Écologie, climat et foi : où en sont les protestants ?
Le Réseau « Espérer pour le vivant » a organisé une conférence autour de la récente enquête Ifop sur les chrétiens et l’environnement. Une étude inédite et précieuse pour comprendre le positionnement des protestants en la matière.
Pour Jean-François Mouhot, directeur d’A Rocha France à l’initiative du projet, « les résultats permettent de cerner les leviers d’action et les points de résistances, pour mieux communiquer l’importance des enjeux écologiques et climatiques au public chrétien ». De fait, nous ne disposions jusqu’à présent d’aucune étude quantitative permettant de cerner comment l’urgence environnementale est connue et comprise par les croyants.
Sensibilité, ambivalence, freins
Cléo Schweyer nous présente les résultats de l’étude. Pour cette doctorante en science de l’information, la sensibilisation au défi climatique est assez semblable à celle de la population générale, mais avec « maintenance d’une posture centrée sur l’homme », et plusieurs résultats paradoxaux : « un nombre significatif de sondés ne voient pas le rapport avec leur vie spirituelle et ont une attente mitigée envers l’Église ».
Christophe Monnot, de Strasbourg, est invité à porter une analyse sociologique. Les travaux du Conseil œcuménique des Églises et son processus « Justice, Paix et Sauvegarde de la Création » avaient, dit-il, dès 1975 constitué une première avancée. Néanmoins, en France l’environnement se révèle franchement défavorable, avec une gauche matérialiste. Les institutions ecclésiales, elles, se laissent porter par un courant opposé à la vision du COE, et par l’engagement social traditionnel. Il faut attendre 2015 avec l’apparition des Marches pour le climat et Église verte, pour voir des associations militantes faire bouger les lignes. Si l’institution ecclésiale semble désormais perméable à ces courants même si, insiste le sociologue : « les conservateurs constituent encore une partie non négligeable du pouvoir ecclésial, avec une vraie capacité de blocage. »
Choisir entre engagement social et écologique ?
La potentielle concurrence entre diaconie et écologie est au cœur des questions des participants : « Les protestants, surtout culturels, sont engagés dans le social. Et s’il y a un choix à faire, ils se reporteront d’abord sur l’Entraide, qui a une histoire. » L’information scientifique, elle, finit par être contre-productive, et la perception des enjeux écologiques reste lointaine.

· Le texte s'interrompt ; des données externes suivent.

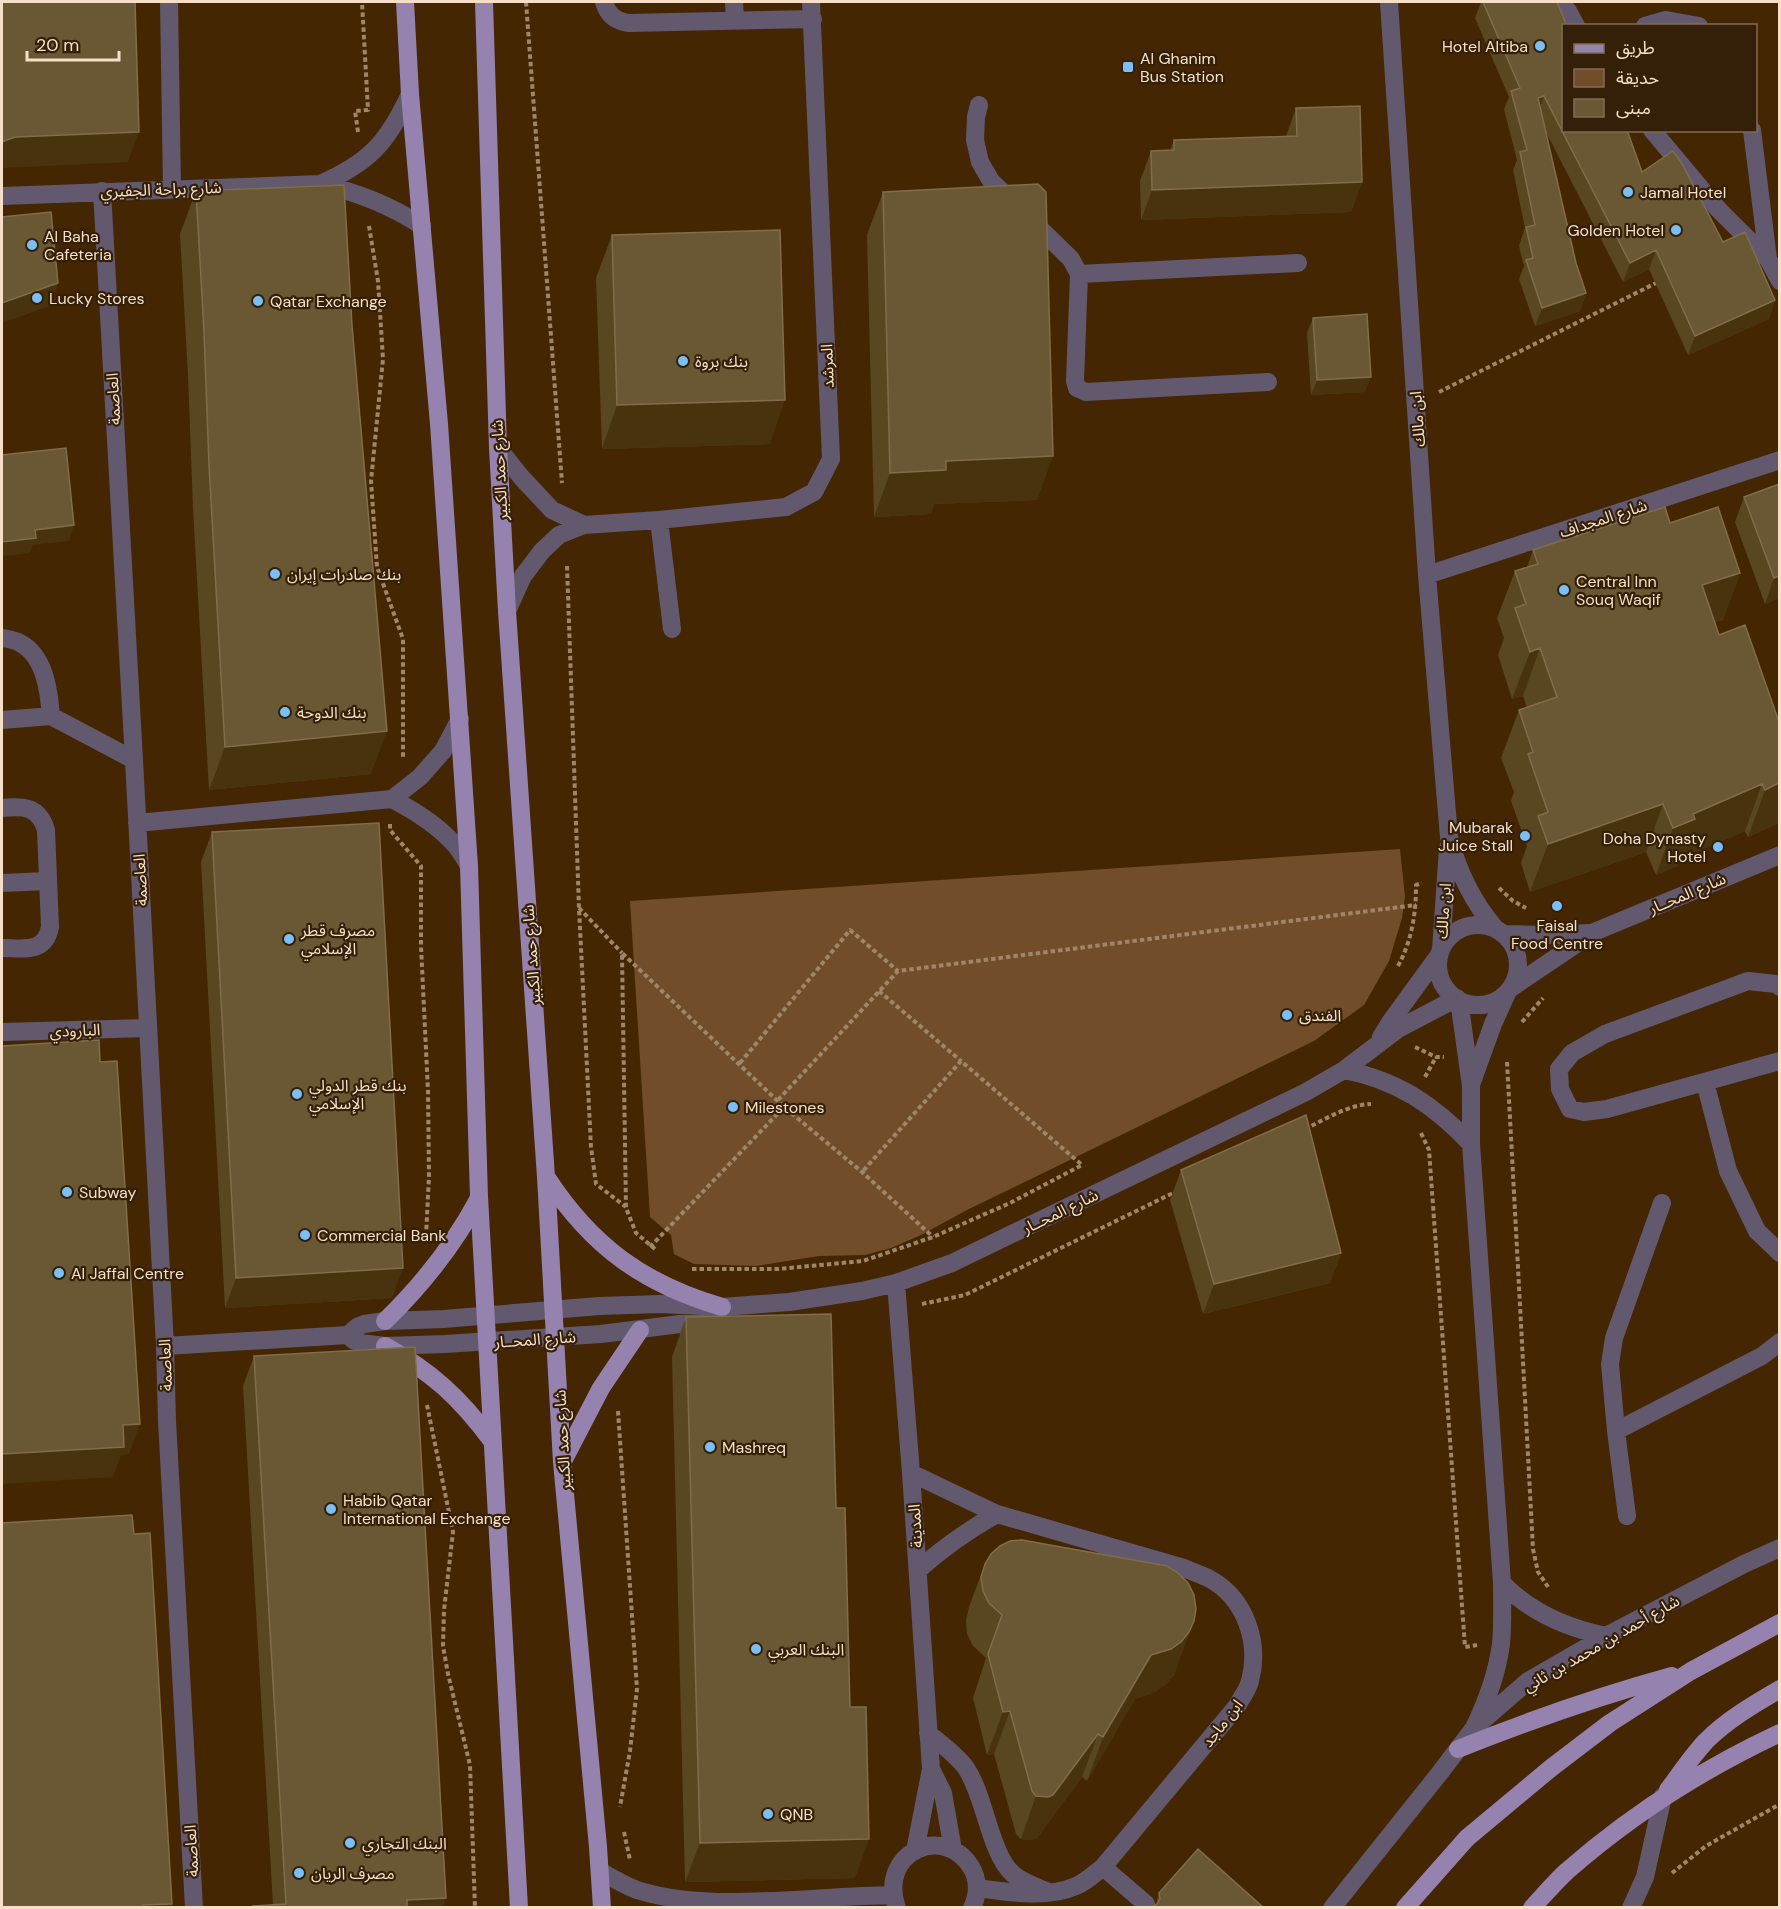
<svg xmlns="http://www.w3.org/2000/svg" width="1781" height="1909" font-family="'DM Sans','Noto Sans Arabic',sans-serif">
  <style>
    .green { fill: #714e29 }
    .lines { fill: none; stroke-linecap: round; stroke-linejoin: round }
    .path { stroke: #a08669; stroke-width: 4; stroke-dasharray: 4.5 3; stroke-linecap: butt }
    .minor { stroke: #63596f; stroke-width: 18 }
    .major { stroke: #9682ae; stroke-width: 18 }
    .wall { fill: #594722 }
    .shaded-wall { fill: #49330e }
    .building { fill: #6a5834; stroke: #806d4b; stroke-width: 1.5 }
    .poi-dot { fill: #7abff8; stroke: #341f08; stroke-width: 2 }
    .labels { text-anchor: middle; stroke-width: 4.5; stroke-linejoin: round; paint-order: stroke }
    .poi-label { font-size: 16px; fill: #f6dec7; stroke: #341f08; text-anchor: start }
    .street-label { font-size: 16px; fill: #f6dec7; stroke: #341f08 }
  </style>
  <rect width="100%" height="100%" fill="#442603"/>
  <!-- green -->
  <path class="green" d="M1400,849L1405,897L1402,918L1389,961L1364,1005L1314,1041L967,1210L921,1235L891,1248L865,1255L819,1256L756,1266L694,1264L674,1254L671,1235L650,1217L630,901Z"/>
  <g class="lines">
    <!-- path -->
    <path class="path" d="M526,2L562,483
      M358,132L355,111L368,110L362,2
      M369,226L378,281L383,359L371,481L377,567L403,639V758
      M1439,392L1660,281
      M567,566L579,908L591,1147L596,1184L626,1207
      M390,824V830L421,866V946L428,1091L429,1176L426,1236
      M1499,888L1513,901L1526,908
      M579,908L622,953
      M1398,966C1412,940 1416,914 1416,885L1422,883
      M879,991L961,1061
      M1522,1022L1543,998
      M1415,1047L1436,1057H1444
      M1507,1062L1533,1549L1538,1572L1548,1587
      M740,1063L850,930L898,971
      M1425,1077L1436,1057
      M778,1100L898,971L1416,905
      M1305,1129C1326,1119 1347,1105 1371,1104
      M1421,1133L1429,1150L1465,1647L1477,1645
      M650,1247L784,1107
      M655,1249L636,1233L626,1208L622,953L784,1107L862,1172L933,1237
      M692,1269H778L863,1261L933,1237L1010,1203L1082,1165L961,1061L862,1172
      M922,1304L965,1295L1175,1192
      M427,1405L453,1532L444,1610L443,1646L448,1674L470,1765L475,1908
      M618,1411L637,1689L630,1751L620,1807
      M624,1832L630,1860
      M1672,1873L1706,1846L1780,1804"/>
    <!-- minor -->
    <path class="minor" d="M169,2L172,189
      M604,2C608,15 615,21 629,23L813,19
      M734,2L735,21
      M1389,2L1427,575L1449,837C1458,872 1472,901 1495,928
      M1560,2L1568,11L1576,26
      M1645,26L1666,20L1699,26
      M979,105L976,117L975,140L980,162L991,181L1071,259L1079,274L1298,263
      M1652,130L1718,209L1768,259L1780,281
      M1752,130L1768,259
      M320,184C369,163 388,142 410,94
      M102,191L134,760L165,1346L167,1421L194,1908
      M2,196L320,184C357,192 390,205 422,226
      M1079,274L1075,381L1077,388L1086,392L1268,382
      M498,448L522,478L552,510L584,525
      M659,520L672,629
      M1427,575L1780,460
      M507,611L523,576L542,551L559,535L584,525L659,520L786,507L814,492L831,459L811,2
      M2,638C8,639 15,640 20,643C45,656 49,691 51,716
      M2,720L51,716L134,760
      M392,799C415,811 439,826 456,846C461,852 465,859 469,866
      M2,808C23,806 39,806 46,830L50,927C45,954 23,948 2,948
      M137,823L392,799L420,777L443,751L460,719
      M2,883L48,881
      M1438 965a40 40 0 1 1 80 0a40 40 0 1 1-80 0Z
      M1504,934L1552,935L1589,933
      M1441,950L1448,848
      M1780,987L1776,984L1748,981L1605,1034L1572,1053L1559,1069L1560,1089L1570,1109L1584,1112L1607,1109L1780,1061
      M1511,988L1594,932L1780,855
      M1459,1000L1471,1086V1144L1502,1583C1502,1603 1503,1624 1501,1644C1497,1674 1487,1701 1474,1728
      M2,1032L148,1028
      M1381,1037L1391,1021L1439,955
      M1344,1070C1397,1080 1434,1105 1471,1144
      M1472,1082L1493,1024L1507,993
      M1705,1082L1728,1171L1757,1231L1780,1253
      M896,1283L911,1473L931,1769L915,1851
      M348,1335L353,1340L360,1343L385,1346L445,1344L601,1334L680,1324L706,1315
      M165,1346L348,1335L357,1327L364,1324L385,1321L444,1319L599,1306L660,1304L722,1307L789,1302L862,1291L896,1283L952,1263L1306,1092L1344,1070L1398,1029L1457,998
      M1616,1431L1762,1356L1780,1342
      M911,1473L997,1514L1184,1568C1193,1572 1202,1575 1210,1579C1246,1599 1260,1643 1250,1681C1248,1690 1241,1698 1237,1706L1103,1867C1094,1874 1086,1882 1076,1886C1047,1899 1007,1892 977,1888
      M1627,1516L1616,1431L1610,1364L1614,1338L1662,1203
      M918,1570C943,1548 968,1530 997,1514
      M1502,1583C1530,1612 1567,1628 1606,1636
      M928,1733C941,1744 957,1755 966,1768C985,1796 990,1854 1013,1874C1022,1882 1035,1886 1046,1891
      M931,1769L943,1793L953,1850
      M1103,1867L1146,1904
      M600,1871C612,1878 624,1885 637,1890C668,1900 700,1902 732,1902C786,1902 839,1896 893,1895
      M897,1908C877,1852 944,1823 971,1867C979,1880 978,1895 972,1908
      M1332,1908L1439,1774L1474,1728L1528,1681L1606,1636L1744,1564L1780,1548
      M1631,1908L1645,1877L1663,1796"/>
    <!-- major -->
    <path class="major" d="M405,2L410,94L439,424L469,866L479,1197L519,1908
      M484,2L498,448L507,611L546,1177L562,1462L598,1847L602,1908
      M547,1178C592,1247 644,1284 722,1307
      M385,1321C423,1284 454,1245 479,1198
      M385,1346C432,1372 460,1398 492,1441
      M563,1461L601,1388L640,1330
      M1458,1749C1528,1721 1599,1696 1672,1676
      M1668,1790C1680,1774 1692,1756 1706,1741C1727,1720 1754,1704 1780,1689
      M1405,1908L1467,1838L1551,1768L1610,1723L1691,1671L1780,1623
      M1532,1908C1544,1895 1555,1882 1567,1871C1631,1815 1703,1769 1780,1733"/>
  </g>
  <!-- wall -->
  <path class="wall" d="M1481,2H1557L1563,26L1642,172L1723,242L1775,300L1769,319L1688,355L1649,269L1623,282L1546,132L1576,263L1586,293L1580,311L1535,326L1519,279L1524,266L1519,246L1525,228L1513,170L1517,160L1504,109L1509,97L1475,18Z
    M1296,108L1362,182L1351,212L1141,220L1140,181L1151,151L1170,150L1174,140L1286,136Z
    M196,191L371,774L209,790L193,509L188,375L180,234Z
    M883,192L1037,500L934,504L931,514L874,517L867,235Z
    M612,235L770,444L602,449L596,278Z
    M1313,318L1365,392L1311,395L1307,333Z
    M1779,484V598L1765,604L1735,522L1744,497Z
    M1670,523L1740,573L1723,620L1715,622L1719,635L1779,722V823L1748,837L1745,831L1680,859L1677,866L1656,875L1646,852L1530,892L1521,863L1527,846L1511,801L1514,792L1501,758L1519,710L1527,708L1523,696L1512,699L1498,655L1504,638L1497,618L1515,571L1527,567L1533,550Z
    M212,832L392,1298L225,1308L201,862Z
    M1181,1170L1341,1253L1330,1283L1203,1314L1170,1200Z
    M686,1317L836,1508L855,1878L685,1882L672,1357Z
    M254,1356L446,1898L442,1908H253V1906L273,1905L243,1386Z
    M985,1564L1178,1664L1174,1675L1165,1685L1155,1692L1135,1699L1087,1781L1082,1777L1037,1838L1032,1840L1021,1839L1016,1834L994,1754L987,1755L973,1698L986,1658L973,1646L967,1634L966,1620L969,1607Z
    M1159,1893L1264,1908L1152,1907L1157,1904V1900Z"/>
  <!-- shaded-wall -->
  <path class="shaded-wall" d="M1544,96L1537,115L1538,98Z
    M139,132L128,162L2,168V142L15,137Z
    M1362,182L1351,212L1141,220L1152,190Z
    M1656,250L1649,269L1623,282L1630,263Z
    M58,283L50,306L2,323V303Z
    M1586,293L1580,311L1535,326L1542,308Z
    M1775,300L1769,319L1688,355L1695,336Z
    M1371,377L1365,392L1311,395L1317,380Z
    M785,400L770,444L602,449L617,405Z
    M1053,456L1037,500L934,504L931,514L874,517L890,473L946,461Z
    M74,525L69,541L33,545L30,553L2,556V542L35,530Z
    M1740,573L1723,620L1685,632L1702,585Z
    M1779,576V598L1765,604L1774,578Z
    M1540,648L1523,696L1512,699L1530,652Z
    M387,731L371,774L209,790L225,747Z
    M1779,783V823L1748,837L1765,790Z
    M1762,784L1745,831L1680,859L1677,866L1656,875L1673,828L1693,814Z
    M1663,804L1646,852L1530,892L1548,844Z
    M1341,1253L1330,1283L1203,1314L1214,1284Z
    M403,1268L392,1298L225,1308L236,1278Z
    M140,1424L129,1454L121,1455L113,1477L2,1484V1454L123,1425Z
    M1194,1621L1174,1675L1165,1685L1155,1692L1135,1699L1087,1781L1103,1737L1151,1655Z
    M1010,1711L994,1754L987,1755L1003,1712Z
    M1098,1734L1082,1777L1037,1838L1032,1840L1021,1839L1036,1796Z
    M869,1839L855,1878L685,1882L700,1843Z
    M446,1898L442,1908H404L407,1900Z
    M172,1904L171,1908H142L143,1905Z"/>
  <!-- building -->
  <path class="building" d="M2,2H135L139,132L15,137L2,142Z
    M1483,2H1557L1567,26H1563V130H1627L1642,172L1673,151L1681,162L1723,242L1745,232L1775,300L1695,336L1656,250L1630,263L1544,96L1538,98L1576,263L1586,293L1542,308L1526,260L1533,258L1526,227L1535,225L1520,152L1527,150L1511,91L1520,88Z
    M1360,106L1362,182L1152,190L1151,151L1174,150V140L1297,136L1296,108Z
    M1038,184L1046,192L1053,456L946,461V470L890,473L883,192Z
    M344,185L352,325L387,731L225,747L209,465L204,332L196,191Z
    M51,212L58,283L2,303V217Z
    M780,230L785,400L617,405L612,235Z
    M1367,314L1371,377L1317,380L1313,318Z
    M66,448L74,525L35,530L36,538L2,542V455Z
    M1779,484V576L1774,578L1744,497Z
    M1665,507L1670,523L1718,507L1740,573L1702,585L1719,635L1745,625L1779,722V783L1765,790L1762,784L1693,814L1695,819L1673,828L1663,804L1548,844L1538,816L1548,812L1528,754L1533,752L1519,710L1557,697L1540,648L1530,652L1515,608L1526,604L1515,571L1538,564L1533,550Z
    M379,823L403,1268L236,1278L212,832Z
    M99,1040L100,1062L117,1061L140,1424L123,1425L124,1447L2,1454V1046Z
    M1306,1115L1341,1253L1214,1284L1181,1170Z
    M831,1314L836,1508H845L850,1707H866L869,1839L700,1843L686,1317Z
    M415,1347L446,1898L407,1900V1908H254L253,1906L286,1904L254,1356Z
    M132,1515L134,1534L150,1533L172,1904L143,1905V1908H2V1523Z
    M1022,1540L1167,1566L1178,1573L1188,1583L1194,1595L1196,1609L1194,1621L1189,1632L1181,1642L1171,1649L1151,1655L1103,1737L1098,1734L1053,1795L1048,1797L1036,1796L1032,1791L1010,1711L1003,1712L988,1654L1002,1615L989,1603L983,1591L981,1577L985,1564L991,1554L1000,1546L1010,1541Z
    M1198,1849L1264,1908H1146L1152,1907L1157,1904L1160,1899L1159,1893Z"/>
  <!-- markers -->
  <g class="poi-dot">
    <circle cx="1540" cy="46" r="6"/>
    <rect x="1122" y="61" width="12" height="12" rx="3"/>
    <circle cx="1628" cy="192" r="6"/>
    <circle cx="1676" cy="230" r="6"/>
    <circle cx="32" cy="245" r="6"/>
    <circle cx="37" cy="298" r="6"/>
    <circle cx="258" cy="301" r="6"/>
    <circle cx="683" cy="361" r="6"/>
    <circle cx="275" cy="574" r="6"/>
    <circle cx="1564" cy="590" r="6"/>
    <circle cx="285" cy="712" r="6"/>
    <circle cx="1525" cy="836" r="6"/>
    <circle cx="1718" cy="847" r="6"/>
    <circle cx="1557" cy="906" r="6"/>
    <circle cx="289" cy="939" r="6"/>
    <circle cx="1287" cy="1015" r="6"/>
    <circle cx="297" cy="1094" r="6"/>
    <circle cx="733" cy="1107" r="6"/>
    <circle cx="67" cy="1192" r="6"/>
    <circle cx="305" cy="1235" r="6"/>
    <circle cx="59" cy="1273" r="6"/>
    <circle cx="710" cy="1447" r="6"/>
    <circle cx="331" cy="1509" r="6"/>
    <circle cx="756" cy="1649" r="6"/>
    <circle cx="768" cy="1814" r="6"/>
    <circle cx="350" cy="1843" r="6"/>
    <circle cx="299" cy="1873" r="6"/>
  </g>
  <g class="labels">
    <!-- poi labels -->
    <g class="poi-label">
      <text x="1528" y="52" text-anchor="end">Hotel Altiba</text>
      <text x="1140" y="64">Al Ghanim<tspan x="1140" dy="18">Bus Station</tspan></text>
      <text x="1640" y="198">Jamal Hotel</text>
      <text x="1664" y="236" text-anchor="end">Golden Hotel</text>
      <text x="44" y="242">Al Baha<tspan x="44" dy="18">Cafeteria</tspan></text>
      <text x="49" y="304">Lucky Stores</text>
      <text x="270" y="307">Qatar Exchange</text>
      <text x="695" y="367">بنك بروة</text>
      <text x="287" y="580">بنك صادرات إيران</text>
      <text x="1576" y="587">Central Inn<tspan x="1576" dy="18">Souq Waqif</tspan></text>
      <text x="297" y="718">بنك الدوحة</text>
      <text x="1513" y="833" text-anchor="end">Mubarak<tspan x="1513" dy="18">Juice Stall</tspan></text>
      <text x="1706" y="844" text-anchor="end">Doha Dynasty<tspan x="1706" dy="18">Hotel</tspan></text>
      <text x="1557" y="931" text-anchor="middle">Faisal<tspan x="1557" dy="18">Food Centre</tspan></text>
      <text x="301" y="936">مصرف قطر<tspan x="301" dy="18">الإسلامي</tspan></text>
      <text x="1299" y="1021">الفندق</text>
      <text x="309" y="1091">بنك قطر الدولي<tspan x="309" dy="18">الإسلامي</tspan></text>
      <text x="745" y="1113">Milestones</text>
      <text x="79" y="1198">Subway</text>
      <text x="317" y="1241">Commercial Bank</text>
      <text x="71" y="1279">Al Jaffal Centre</text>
      <text x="722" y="1453">Mashreq</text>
      <text x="343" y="1506">Habib Qatar<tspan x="343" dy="18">International Exchange</tspan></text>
      <text x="768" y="1655">البنك العربي</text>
      <text x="780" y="1820">QNB</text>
      <text x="362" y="1849">البنك التجاري</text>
      <text x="311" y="1879">مصرف الريان</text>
    </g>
    <!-- street labels -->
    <g class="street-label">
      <text transform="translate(161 189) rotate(-2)" y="6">شارع براحة الجفيري</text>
      <text transform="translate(827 366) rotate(-92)" y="6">المرشد</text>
      <text transform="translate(113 399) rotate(-93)" y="6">العاصمة</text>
      <text transform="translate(1417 419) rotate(-94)" y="6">ابن مالك</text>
      <text transform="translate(499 470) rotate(-93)" y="6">شارع حمد الكبير</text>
      <text transform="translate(1603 518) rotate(-18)" y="6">شارع المجداف</text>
      <text transform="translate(140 880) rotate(-93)" y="6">العاصمة</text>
      <text transform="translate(1687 893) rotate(-23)" y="6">شارع المحــار</text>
      <text transform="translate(1443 911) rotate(-86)" y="6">ابن مالك</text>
      <text transform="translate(531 955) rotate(-94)" y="6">شارع حمد الكبير</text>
      <text transform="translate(75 1030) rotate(-2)" y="6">البارودي</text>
      <text transform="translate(1060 1211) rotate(-26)" y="6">شارع المحــار</text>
      <text transform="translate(535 1339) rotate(-4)" y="6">شارع المحــار</text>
      <text transform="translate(165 1365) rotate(-92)" y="6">العاصمة</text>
      <text transform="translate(562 1440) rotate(-93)" y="6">شارع حمد الكبير</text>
      <text transform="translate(915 1526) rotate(-94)" y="6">المدينة</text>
      <text transform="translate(1601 1643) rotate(-30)" y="6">شارع أحمد بن محمد بن ثاني</text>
      <text transform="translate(1222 1723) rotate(-52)" y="6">ابن ماجد</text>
      <text transform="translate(191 1851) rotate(-93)" y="6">العاصمة</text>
    </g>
  </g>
  <!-- border -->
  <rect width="1781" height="1909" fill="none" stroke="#f6dec7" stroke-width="6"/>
  <!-- legend -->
  <rect x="1562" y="24" width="195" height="108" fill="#341f08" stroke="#826b54" stroke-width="1.5"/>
  <rect x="1574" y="44" width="30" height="9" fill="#9682ae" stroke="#826b54" stroke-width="1.5"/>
  <text x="1616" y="54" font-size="18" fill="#f6dec7">طريق</text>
  <rect x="1574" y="69" width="30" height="18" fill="#714e29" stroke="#826b54" stroke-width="1.5"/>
  <text x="1616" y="84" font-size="18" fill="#f6dec7">حديقة</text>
  <rect x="1574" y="99" width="30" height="18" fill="#6a5834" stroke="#826b54" stroke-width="1.5"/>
  <text x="1616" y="114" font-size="18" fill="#f6dec7">مبنى</text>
  <!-- scale -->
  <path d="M27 51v9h92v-9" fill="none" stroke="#f6dec7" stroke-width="3"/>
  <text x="36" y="51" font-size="18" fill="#f6dec7" stroke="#341f08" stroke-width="4.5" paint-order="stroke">20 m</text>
</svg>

Il est donc nécessaire, précise Cléo Schweyer en conclusion, « de faire le lien avec des vécus locaux, avec des pistes d’action concrète, et avec le sens. »
L’opinion des protestants français en matière d’écologie
Résultats de l'enquête IFOP - Parlons Climat - A Rocha
Cette étude a été conçue et analysée par les associations A Rocha et Parlons Climat avec le soutien de Fondations comme FLAM ou E. Bersier. L’Institut Ifop a réalisé le sondage au printemps 2023 auprès d’un échantillon de 987 Français représentatifs, de 484 catholiques et de 274 protestants pratiquants (partagés entre luthéro-réformés et évangéliques). Avec un panel si réduit, la marge d’erreur est forte (4,5 %) et les résultats fragiles.
L’approche choisie a permis de dégager des groupes aux tendances communes : quatre profils types de pratiquants catholiques et trois en ce qui concerne les protestants pratiquants. Pour ces derniers, les auteurs proposent un premier groupe de « pratiquants idéalistes » représentant 40 % des sondés, celui des « attentistes éloignés de l’Église » (29 %) et enfin celui des « jeunes climatosceptiques » (29 %).
Quelques résultats, côté protestant
Conscience de la crise : pour 80 %, il faut changer nos modes de vie radicalement dès maintenant.
Une vision qui reste anthropocentrée : pour 70 %, la nature est une ressource à disposition de l’homme. 42 % pensent que le bien-être humain passe avant la nature.
Envie d’agir… mais des doutes sur l’efficacité : 82 % aimeraient en faire plus, mais 49 % avouent ne pas savoir quoi faire.
Lien problématique avec la spiritualité. Si pour 90 %, prendre soin de la terre c’est aussi prendre soin de son prochain, 47 % ne font pas le lien entre leurs opinions et leur spiritualité. 26 % n’y voient aucun rapport.
L’attente envers l’Église : 58 % estiment que c’est son rôle d’en parler, mais 70 % souhaitent avant tout la mise ne place d’actions concrètes.